Condition Means and Standard Deviations for the Dependent Variables of the Orientation Test.
Time to First Fixation in Critical Region
The grand mean time until participants made the first fixation in the critical screenshot area was 1940 ms (SD = 1569). A Kruskal–Wallis test indicated statistically significant differences across the three conditions (χ2 = 29.1, df = 2, p < .01). Pairwise comparisons confirmed that the mean times were faster for the conditions SUI and conventional signaling (SIG) compared to nonsignaled screenshots (SCR) (both p < .01). The difference between the means for SUI and SIG was not statistically significant.

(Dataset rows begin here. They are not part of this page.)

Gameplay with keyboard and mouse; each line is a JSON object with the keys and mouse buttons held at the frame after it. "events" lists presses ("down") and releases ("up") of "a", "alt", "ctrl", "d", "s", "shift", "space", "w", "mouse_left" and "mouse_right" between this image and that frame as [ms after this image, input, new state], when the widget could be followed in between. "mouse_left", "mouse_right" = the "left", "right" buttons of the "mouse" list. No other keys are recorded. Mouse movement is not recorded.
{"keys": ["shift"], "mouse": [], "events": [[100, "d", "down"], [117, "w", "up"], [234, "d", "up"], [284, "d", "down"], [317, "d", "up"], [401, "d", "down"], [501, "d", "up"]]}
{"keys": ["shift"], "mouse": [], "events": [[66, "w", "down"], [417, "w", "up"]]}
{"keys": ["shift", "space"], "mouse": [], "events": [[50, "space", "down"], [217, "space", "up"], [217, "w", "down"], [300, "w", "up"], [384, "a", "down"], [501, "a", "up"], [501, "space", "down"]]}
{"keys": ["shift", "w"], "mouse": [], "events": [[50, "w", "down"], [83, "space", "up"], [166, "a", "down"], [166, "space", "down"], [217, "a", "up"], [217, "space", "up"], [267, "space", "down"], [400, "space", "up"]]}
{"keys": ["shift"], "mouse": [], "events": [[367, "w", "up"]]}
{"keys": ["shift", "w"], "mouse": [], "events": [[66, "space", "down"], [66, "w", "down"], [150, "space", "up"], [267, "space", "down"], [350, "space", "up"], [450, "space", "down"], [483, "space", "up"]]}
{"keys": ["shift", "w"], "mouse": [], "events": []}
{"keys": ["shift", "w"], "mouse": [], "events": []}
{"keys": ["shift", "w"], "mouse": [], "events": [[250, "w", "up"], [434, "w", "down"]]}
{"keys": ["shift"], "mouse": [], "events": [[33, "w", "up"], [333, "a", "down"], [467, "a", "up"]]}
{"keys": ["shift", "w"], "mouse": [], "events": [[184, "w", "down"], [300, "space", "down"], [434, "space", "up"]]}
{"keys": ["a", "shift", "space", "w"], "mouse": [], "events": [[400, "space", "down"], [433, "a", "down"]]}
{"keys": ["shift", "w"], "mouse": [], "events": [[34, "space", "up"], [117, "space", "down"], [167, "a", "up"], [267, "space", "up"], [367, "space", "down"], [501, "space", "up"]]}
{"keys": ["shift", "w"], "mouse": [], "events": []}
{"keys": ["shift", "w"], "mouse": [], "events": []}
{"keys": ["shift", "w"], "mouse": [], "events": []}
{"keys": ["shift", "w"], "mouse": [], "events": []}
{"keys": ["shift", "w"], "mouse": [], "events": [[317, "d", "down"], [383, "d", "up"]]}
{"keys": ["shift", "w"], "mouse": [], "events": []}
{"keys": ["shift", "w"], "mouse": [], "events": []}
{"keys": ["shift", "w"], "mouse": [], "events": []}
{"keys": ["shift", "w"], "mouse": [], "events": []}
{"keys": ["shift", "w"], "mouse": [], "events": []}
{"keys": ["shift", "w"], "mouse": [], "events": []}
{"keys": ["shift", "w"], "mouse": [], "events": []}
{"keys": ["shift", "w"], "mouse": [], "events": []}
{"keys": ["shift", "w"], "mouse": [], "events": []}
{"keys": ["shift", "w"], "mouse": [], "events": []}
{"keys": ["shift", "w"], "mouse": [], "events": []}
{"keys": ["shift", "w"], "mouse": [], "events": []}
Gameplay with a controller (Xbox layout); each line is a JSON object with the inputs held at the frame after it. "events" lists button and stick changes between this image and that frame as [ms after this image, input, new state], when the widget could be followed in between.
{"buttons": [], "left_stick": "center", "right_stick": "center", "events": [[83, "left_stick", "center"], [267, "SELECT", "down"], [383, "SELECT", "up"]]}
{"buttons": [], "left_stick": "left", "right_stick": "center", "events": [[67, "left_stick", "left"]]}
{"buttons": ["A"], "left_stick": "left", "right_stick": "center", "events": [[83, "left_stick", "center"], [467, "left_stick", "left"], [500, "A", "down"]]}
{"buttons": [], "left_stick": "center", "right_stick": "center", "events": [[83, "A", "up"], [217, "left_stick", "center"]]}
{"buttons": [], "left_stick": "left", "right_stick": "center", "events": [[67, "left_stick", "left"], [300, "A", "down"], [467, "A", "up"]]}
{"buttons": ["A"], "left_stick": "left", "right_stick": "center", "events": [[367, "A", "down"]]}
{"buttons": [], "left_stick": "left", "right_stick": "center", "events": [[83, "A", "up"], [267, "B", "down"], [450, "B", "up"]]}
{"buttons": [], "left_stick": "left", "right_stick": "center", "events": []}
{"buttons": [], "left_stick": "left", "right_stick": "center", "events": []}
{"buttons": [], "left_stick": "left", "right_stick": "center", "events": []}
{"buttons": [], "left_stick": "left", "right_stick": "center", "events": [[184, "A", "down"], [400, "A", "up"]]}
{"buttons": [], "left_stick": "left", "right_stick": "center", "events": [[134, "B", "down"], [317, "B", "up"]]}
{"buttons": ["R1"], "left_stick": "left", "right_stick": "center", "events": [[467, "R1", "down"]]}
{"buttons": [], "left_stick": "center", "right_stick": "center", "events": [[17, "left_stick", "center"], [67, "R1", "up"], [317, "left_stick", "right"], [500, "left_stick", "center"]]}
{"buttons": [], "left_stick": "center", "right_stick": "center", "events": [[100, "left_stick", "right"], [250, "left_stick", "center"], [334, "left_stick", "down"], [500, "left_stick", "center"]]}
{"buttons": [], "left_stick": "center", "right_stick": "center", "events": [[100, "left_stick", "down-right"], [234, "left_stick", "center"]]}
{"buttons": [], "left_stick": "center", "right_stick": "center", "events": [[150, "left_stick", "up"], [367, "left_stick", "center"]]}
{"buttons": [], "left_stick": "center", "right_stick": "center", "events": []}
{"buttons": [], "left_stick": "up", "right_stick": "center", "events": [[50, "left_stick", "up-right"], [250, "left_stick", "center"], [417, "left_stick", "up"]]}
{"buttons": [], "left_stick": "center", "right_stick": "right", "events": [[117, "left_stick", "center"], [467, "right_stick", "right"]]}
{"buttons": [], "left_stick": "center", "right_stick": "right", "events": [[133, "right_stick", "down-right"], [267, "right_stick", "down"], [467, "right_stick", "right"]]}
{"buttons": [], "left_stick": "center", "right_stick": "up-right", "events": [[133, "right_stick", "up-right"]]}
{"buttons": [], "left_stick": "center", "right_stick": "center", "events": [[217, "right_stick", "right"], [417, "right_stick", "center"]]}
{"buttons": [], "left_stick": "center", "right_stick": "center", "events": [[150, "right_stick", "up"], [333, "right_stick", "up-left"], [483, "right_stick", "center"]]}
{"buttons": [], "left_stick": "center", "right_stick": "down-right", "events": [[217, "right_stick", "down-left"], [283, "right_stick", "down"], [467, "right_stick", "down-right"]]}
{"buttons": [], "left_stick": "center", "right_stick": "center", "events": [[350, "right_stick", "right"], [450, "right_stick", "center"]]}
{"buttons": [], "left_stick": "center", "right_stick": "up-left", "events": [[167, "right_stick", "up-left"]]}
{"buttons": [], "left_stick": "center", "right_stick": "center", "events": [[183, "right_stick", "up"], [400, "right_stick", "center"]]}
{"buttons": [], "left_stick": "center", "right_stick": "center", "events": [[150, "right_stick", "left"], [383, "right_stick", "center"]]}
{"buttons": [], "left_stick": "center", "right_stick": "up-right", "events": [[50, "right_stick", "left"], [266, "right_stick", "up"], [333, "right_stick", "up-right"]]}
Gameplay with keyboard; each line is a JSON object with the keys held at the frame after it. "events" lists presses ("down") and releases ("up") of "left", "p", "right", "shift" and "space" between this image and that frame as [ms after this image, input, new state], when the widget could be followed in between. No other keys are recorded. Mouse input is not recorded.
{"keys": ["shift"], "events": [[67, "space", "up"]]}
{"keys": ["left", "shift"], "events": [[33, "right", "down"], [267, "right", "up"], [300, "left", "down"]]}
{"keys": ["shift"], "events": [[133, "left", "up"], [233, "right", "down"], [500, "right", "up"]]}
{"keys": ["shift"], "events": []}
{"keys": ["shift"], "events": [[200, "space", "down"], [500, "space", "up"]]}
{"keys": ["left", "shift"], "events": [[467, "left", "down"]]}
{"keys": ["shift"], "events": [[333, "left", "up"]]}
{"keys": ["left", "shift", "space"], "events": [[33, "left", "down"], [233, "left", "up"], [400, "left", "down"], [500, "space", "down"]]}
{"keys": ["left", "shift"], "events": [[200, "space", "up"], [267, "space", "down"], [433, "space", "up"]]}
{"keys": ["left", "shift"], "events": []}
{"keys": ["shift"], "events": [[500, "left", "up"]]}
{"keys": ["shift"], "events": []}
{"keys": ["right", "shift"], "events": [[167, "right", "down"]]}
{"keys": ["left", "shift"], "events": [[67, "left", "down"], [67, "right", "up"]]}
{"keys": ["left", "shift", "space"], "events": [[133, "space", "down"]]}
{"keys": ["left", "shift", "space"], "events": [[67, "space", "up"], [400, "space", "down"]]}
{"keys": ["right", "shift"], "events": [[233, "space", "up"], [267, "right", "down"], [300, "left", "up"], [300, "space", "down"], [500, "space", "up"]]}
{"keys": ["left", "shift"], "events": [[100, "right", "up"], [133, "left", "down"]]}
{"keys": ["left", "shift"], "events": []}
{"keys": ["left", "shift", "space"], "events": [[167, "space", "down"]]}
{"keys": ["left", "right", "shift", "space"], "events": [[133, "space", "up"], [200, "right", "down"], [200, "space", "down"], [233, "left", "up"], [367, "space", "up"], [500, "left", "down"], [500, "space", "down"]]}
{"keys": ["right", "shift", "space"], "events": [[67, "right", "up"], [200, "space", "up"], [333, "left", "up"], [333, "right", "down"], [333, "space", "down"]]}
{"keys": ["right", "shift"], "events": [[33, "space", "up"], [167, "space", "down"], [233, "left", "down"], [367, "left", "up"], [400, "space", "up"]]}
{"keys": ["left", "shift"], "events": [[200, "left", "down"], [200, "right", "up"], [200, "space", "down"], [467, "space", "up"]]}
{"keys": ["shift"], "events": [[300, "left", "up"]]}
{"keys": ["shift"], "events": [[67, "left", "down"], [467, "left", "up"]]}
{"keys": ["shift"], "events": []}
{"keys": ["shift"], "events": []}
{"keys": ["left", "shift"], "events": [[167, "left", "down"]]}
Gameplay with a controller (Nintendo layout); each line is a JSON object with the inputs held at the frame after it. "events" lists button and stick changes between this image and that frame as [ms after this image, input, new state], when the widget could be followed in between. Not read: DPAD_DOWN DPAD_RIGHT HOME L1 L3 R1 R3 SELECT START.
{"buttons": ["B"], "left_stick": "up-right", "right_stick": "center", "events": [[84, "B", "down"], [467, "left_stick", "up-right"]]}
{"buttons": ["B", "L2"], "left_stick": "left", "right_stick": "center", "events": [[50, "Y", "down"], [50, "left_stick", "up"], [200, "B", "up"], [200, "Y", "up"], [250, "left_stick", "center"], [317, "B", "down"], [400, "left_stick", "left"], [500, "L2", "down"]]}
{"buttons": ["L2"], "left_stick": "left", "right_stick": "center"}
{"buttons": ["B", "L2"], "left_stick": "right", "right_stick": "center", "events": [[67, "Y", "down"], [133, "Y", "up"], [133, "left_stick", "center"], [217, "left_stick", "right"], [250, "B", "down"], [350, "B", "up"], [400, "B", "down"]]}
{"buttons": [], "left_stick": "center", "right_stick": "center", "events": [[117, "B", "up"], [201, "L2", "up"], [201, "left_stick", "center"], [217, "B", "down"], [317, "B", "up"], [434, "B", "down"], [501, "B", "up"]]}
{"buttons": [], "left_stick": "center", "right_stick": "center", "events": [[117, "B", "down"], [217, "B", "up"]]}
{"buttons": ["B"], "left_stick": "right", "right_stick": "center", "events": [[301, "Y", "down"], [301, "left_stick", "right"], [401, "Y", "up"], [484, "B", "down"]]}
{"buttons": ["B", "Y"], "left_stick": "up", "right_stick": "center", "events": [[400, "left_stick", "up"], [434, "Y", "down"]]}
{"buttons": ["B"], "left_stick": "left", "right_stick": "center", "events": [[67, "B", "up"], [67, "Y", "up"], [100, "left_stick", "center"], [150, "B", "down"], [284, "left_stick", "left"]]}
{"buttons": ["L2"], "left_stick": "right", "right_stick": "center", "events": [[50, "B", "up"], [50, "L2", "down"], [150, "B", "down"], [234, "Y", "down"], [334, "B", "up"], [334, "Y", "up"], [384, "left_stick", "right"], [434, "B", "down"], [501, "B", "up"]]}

Number of Fixations Till First Fixation in the Critical Region
The grand mean number of fixations until participants made the first fixation in the critical screenshot area was 7.14 (SD = 3.91). There were again significant differences between conditions, as revealed by a Kruskal–Wallis test (χ2 = 31.1, df = 2, p < .01). Pairwise comparisons showed that participants in condition SIG and SUI required fewer fixations to reach the critical screenshot area than participants in condition SCR (both p < .01). With this analysis as well, the difference between the means for SUI and SIG was not significant.
Tutorial Test
Performance Measures
Performance measures included accuracy on tasks and time on tasks. Condition means for the two dependent variables are provided in Table 3.
Condition Means and Standard Deviations for Performance Measures.
Accuracy on tasks was coded manually. To determine accuracy on tasks, we evaluated for each action step contained in a task whether the step was executed correctly or not. Execution of an action step was considered correct if it was executed as specified. Task execution was considered correct as well if participants reached the same result, but by using a different path, for example, by using the context menu instead of the main menu bar. Note also that the first attempt at executing an action (i.e., the first mouse click) was used for evaluation. Therefore, execution of an action step was also considered correct if participants later revised their initial attempt, possibly leading to errors later on, or if errors were solely due to errors made on previous steps. A task was scored as correct (coded 1) if all action steps it contained were executed correctly based on the criteria just described. If one or more steps were not executed correctly, the entire task was scored as incorrect (coded 0). Scoring was done by the first author of this paper. The proportion of tasks solved correctly was computed based on the assigned task scores. For the ANOVA-based analyses, proportions were aggregated by participants across tasks.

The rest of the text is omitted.